Work task: Note each line of the listing that contains the string "ankle", and copy it.

------------------------

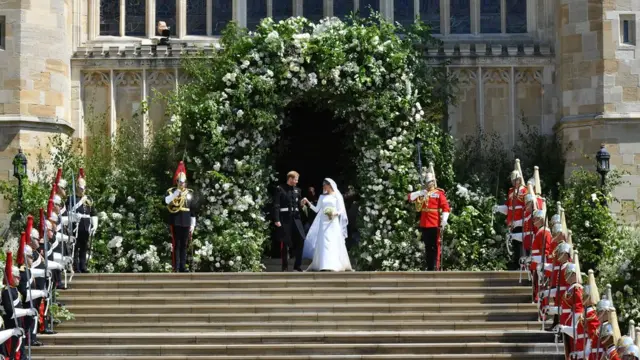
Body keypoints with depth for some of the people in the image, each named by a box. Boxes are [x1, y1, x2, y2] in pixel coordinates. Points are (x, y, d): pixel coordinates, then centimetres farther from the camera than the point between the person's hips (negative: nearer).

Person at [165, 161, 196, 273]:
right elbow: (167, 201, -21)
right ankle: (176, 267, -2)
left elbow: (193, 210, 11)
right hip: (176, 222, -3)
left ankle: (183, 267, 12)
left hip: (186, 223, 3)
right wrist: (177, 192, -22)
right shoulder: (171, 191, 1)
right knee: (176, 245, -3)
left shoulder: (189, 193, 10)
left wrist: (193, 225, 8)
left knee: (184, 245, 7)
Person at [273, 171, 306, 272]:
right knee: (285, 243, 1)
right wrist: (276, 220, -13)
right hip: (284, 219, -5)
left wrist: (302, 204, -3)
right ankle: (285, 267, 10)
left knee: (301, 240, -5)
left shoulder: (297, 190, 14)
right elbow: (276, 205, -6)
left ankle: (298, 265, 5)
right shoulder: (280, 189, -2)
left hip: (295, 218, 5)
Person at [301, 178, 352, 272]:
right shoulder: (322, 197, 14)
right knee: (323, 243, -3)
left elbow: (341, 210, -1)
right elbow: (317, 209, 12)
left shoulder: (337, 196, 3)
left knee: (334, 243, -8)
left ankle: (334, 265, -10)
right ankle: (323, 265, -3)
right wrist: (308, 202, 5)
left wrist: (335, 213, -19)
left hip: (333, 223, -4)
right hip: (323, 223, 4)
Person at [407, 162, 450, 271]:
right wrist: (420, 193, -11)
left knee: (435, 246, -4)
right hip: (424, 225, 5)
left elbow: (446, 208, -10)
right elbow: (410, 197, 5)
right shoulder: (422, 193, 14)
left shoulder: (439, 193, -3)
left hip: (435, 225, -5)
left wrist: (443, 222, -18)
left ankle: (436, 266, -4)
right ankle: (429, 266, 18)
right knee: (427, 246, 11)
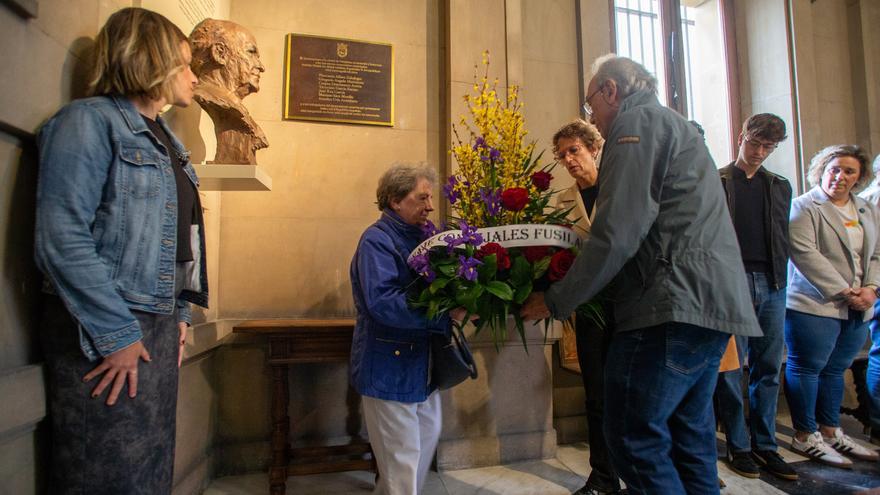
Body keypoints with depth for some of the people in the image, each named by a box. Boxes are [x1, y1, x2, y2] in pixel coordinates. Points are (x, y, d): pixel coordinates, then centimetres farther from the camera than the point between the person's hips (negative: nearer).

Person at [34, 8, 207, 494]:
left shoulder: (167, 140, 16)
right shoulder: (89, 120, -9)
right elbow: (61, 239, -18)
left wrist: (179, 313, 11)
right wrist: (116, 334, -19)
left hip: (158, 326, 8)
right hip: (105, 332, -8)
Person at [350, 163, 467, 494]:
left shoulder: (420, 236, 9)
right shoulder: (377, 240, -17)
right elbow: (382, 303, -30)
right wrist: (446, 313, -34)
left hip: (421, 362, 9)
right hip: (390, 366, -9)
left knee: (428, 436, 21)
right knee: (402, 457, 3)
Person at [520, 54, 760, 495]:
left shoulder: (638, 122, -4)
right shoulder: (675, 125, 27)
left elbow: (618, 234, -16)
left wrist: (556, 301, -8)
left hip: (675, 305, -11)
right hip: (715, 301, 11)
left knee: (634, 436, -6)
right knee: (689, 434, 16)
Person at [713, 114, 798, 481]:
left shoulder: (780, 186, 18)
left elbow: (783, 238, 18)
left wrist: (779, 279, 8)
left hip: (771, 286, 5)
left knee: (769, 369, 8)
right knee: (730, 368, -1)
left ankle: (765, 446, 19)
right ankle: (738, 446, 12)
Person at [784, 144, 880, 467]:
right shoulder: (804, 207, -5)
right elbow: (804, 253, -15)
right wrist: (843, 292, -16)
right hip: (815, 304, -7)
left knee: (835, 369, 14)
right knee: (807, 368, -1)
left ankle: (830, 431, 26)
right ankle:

------------------------

Response area:
right ankle: (176, 267, -2)
left ankle: (183, 267, 12)
right ankle: (285, 267, 10)
left ankle: (298, 265, 5)
left ankle: (334, 265, -10)
right ankle: (323, 265, -3)
left ankle: (436, 266, -4)
right ankle: (429, 266, 18)
left ankle: (765, 446, 19)
right ankle: (738, 446, 12)
left ankle: (830, 431, 26)
right ankle:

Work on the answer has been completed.